The rest of the town did.
That Friday morning, when we got up, there was no milk. My grandmother was annoyed. I had drunk the last of it the night before and she wanted some for her tea. She wondered aloud what had had happened to Charlie, who had not missed a delivery for a decade. She sent Jeanette down to the grocery store for some, and called Charlie’s wife, who told her Rebecca, their daughter, was sick.
“What kind of sick?” my grandmother asked.
“We don’t know,” said Mrs. Charlie. “She woke up with fever, and she threw up. She acts like she got the flu, but it was so bad Charlie took her to the hospital. We’re scared half to death.”
My grandmother hung up the phone thoughtfully. She told my mother about the conversation, and looked nervous about it.
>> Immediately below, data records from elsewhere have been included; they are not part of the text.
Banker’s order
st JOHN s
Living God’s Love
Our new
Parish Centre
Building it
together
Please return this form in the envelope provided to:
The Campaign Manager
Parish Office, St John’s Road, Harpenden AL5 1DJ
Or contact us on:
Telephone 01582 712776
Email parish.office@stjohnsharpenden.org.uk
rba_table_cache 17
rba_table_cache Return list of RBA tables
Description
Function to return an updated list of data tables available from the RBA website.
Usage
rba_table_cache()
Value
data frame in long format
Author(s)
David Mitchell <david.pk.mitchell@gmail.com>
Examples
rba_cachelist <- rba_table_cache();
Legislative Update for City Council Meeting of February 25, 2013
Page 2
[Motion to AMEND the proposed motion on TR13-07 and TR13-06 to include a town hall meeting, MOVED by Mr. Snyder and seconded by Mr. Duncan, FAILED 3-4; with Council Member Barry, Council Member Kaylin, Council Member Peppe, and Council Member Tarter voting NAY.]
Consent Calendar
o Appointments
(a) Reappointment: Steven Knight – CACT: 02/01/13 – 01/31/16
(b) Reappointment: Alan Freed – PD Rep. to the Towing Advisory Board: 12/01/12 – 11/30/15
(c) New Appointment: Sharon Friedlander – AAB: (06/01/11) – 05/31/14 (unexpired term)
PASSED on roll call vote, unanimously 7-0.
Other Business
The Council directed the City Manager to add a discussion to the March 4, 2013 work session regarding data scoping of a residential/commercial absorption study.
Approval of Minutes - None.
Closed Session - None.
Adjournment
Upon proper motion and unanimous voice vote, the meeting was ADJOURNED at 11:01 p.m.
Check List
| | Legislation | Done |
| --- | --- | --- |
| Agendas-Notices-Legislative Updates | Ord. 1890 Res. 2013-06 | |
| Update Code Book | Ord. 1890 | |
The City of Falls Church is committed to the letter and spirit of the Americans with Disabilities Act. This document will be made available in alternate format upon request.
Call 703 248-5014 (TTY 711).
There was no milk for my cereal, so I was forced to have butter and toast. My grandmother always burned her toast, and it was dry and hard to eat without milk to wash it down.
My mother said she was sure it was nothing, and that Rebecca would be fine.
My grandmother didn’t look so certain. “You don’t think …” she said.
“Think what?” said my mother.
“Your brother,” said my grandmother. “Perhaps what he has …” She stared ahead, hoping my mother would take up the line of her reasoning.
My mother refused. “Don’t tell me you believe that load of nonsense everyone else is taking on about. You know what Dr. Fred told us.”